Senate Tax Bill Has Same Basic Flaws as House Bill
Increases Deficits, Tilts Heavily Toward the Wealthy, and Would lead to Deep Program Cuts in the Future
The Senate Finance Committee tax bill, like the Republican tax framework released in September and the House Ways and Means Committee tax bill, would drive up deficits by $1.5 trillion over the next decade and give very large tax cuts to the wealthiest households and profitable corporations but only token help to millions of low-income working families.

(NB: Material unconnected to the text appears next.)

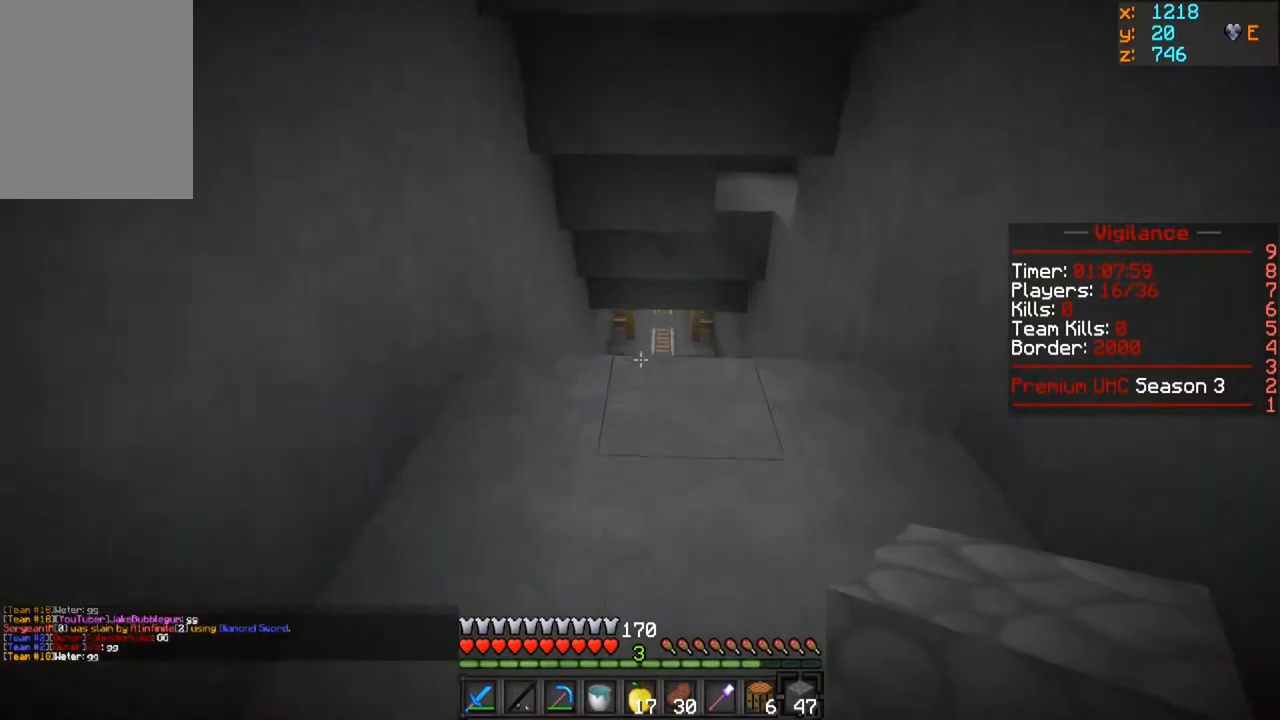
{"keys": ["w"], "mouse": [], "events": []}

The core of the bill is a large corporate tax cut that would overwhelmingly benefit wealthy households, along with a tax cut for “pass-through” businesses that’s also heavily tilted to high-income households and an estate tax cut providing a reduction in the tax worth $4.4 million per estate (for the estates of married couples) for the nation’s very largest estates. These tax cuts are so costly that they require offsets like removing the tax deduction for state and local taxes to comply with the limitation that the tax cuts only increase deficits by $1.5 trillion over the decade. They leave little room for meaningful help to low- and moderate-income families.
Even a provision touted as targeting working families — an expansion of the Child Tax Credit — would do far more for high-income families than low- and moderate-income families. Some 10 million children in low-income working families would get $75 or less, while families with incomes between $150,000 and $1 million would become newly eligible for the credit. A married couple with two children earning $1 million would newly receive a full $3,300 Child Tax Credit, on top of large additional tax cuts from other provisions.
When the tax cuts are ultimately paid for, these families would likely lose more in health care, education, job training, and other services than they gain in tax cuts.Moreover, when attention turns to addressing deficits — which the bill would drive significantly higher — low- and middle-income families would likely bear much of the burden. Indeed, when the tax cuts are ultimately paid for, these families would likely lose more in health care, education, job training, and other services than they gain in tax cuts, while high-income households would likely remain large net winners.
Bill Likely to Continue Adding to Deficits Beyond Initial Decade
The nation faces major long-term fiscal challenges stemming from the imbalance between the tax revenues projected under current law and the projected level of federal expenditures, which will rise in coming decades as the aging of the baby-boom generation raises federal health and retirement costs. The Senate bill, like the House bill, would compound these fiscal challenges.
The Senate bill would increase deficits by $1.5 trillion over the coming decade. When fully in effect, it would increase deficits by more than $150 billion per year, in part because it phases in certain costly provisions, including the cut in the corporate rate, to reduce its cost over the first decade. In 2027, for example, the bill would cost $217 billion.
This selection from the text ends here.